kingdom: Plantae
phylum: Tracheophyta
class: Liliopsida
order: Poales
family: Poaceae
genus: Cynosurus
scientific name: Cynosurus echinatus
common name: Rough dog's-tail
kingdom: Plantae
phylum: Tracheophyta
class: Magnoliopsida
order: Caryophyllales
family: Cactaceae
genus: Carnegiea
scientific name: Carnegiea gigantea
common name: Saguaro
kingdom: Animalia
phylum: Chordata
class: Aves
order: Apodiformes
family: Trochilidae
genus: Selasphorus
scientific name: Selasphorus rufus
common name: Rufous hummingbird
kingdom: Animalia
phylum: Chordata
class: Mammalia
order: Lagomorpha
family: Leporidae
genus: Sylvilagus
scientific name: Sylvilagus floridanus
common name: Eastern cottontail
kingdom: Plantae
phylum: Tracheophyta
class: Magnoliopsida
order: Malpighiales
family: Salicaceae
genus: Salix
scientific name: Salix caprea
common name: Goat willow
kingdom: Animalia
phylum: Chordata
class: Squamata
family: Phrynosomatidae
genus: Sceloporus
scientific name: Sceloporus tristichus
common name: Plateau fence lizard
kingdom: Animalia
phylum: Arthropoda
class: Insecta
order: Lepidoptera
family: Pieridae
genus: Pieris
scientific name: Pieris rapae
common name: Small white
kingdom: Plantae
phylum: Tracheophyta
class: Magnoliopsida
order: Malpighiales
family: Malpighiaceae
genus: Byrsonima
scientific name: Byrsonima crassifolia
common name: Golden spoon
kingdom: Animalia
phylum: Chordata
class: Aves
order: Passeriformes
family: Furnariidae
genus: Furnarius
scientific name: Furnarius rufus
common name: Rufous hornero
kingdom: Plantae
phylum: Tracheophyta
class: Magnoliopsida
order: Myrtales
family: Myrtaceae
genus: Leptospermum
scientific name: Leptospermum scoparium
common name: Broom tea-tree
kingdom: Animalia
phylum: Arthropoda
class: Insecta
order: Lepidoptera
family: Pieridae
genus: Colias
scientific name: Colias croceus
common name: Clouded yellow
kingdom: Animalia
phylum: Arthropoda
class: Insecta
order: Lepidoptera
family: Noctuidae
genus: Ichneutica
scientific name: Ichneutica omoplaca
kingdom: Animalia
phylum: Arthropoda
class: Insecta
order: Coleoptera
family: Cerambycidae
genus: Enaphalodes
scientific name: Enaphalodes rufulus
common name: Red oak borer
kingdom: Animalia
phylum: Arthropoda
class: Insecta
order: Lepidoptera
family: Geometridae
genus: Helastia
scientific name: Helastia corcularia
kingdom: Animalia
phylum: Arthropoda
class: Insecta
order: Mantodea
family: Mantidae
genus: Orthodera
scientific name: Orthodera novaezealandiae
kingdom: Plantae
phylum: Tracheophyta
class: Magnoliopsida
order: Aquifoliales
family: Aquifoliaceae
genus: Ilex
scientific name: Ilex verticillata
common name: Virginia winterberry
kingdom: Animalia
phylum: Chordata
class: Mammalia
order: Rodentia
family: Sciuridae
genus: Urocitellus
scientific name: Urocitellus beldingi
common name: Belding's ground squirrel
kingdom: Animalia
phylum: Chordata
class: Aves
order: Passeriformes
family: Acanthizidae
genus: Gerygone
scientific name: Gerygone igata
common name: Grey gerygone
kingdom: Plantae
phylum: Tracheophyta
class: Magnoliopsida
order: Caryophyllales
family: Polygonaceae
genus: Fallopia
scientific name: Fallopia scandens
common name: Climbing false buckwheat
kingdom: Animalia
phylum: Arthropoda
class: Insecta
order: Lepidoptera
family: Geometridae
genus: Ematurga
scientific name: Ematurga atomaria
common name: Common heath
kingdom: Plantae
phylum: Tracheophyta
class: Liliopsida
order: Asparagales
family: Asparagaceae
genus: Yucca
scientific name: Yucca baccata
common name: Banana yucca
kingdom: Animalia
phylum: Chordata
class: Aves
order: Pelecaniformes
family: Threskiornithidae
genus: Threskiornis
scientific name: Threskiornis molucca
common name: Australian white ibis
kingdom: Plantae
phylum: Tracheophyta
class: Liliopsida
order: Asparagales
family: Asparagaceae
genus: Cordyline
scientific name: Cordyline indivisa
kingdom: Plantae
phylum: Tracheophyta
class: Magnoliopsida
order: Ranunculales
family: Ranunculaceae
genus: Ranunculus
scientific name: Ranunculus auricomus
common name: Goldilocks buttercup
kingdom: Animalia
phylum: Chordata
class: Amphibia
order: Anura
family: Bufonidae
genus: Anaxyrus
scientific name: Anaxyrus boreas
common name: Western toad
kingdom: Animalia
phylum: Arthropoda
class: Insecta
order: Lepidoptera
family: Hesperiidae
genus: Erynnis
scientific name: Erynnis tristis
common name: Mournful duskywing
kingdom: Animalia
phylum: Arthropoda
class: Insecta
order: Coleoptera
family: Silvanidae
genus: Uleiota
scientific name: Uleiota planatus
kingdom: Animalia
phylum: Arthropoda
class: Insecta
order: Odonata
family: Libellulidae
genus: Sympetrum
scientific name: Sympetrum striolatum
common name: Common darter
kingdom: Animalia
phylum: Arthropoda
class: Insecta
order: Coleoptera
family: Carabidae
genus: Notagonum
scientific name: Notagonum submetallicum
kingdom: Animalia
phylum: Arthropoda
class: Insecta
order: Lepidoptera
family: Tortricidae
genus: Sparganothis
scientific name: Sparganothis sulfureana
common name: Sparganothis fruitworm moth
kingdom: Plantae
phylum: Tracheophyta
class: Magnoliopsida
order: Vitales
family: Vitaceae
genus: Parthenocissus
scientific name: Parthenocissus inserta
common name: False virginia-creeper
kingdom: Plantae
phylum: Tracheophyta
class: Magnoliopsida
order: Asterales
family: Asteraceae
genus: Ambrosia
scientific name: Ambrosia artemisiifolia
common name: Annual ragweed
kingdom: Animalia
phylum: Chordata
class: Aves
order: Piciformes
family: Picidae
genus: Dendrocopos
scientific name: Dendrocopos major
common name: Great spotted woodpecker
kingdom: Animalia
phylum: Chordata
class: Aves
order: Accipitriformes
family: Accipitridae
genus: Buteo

• What you have to do: Rewrite the lines starting at the one containing "genus: Pieris" and ending at the one containing "family: Furnariidae", changing "scientific name" to "Latin name" and leaving all else untouched. Give back only those lines.

• Solution:
genus: Pieris
Latin name: Pieris rapae
common name: Small white
kingdom: Plantae
phylum: Tracheophyta
class: Magnoliopsida
order: Malpighiales
family: Malpighiaceae
genus: Byrsonima
Latin name: Byrsonima crassifolia
common name: Golden spoon
kingdom: Animalia
phylum: Chordata
class: Aves
order: Passeriformes
family: Furnariidae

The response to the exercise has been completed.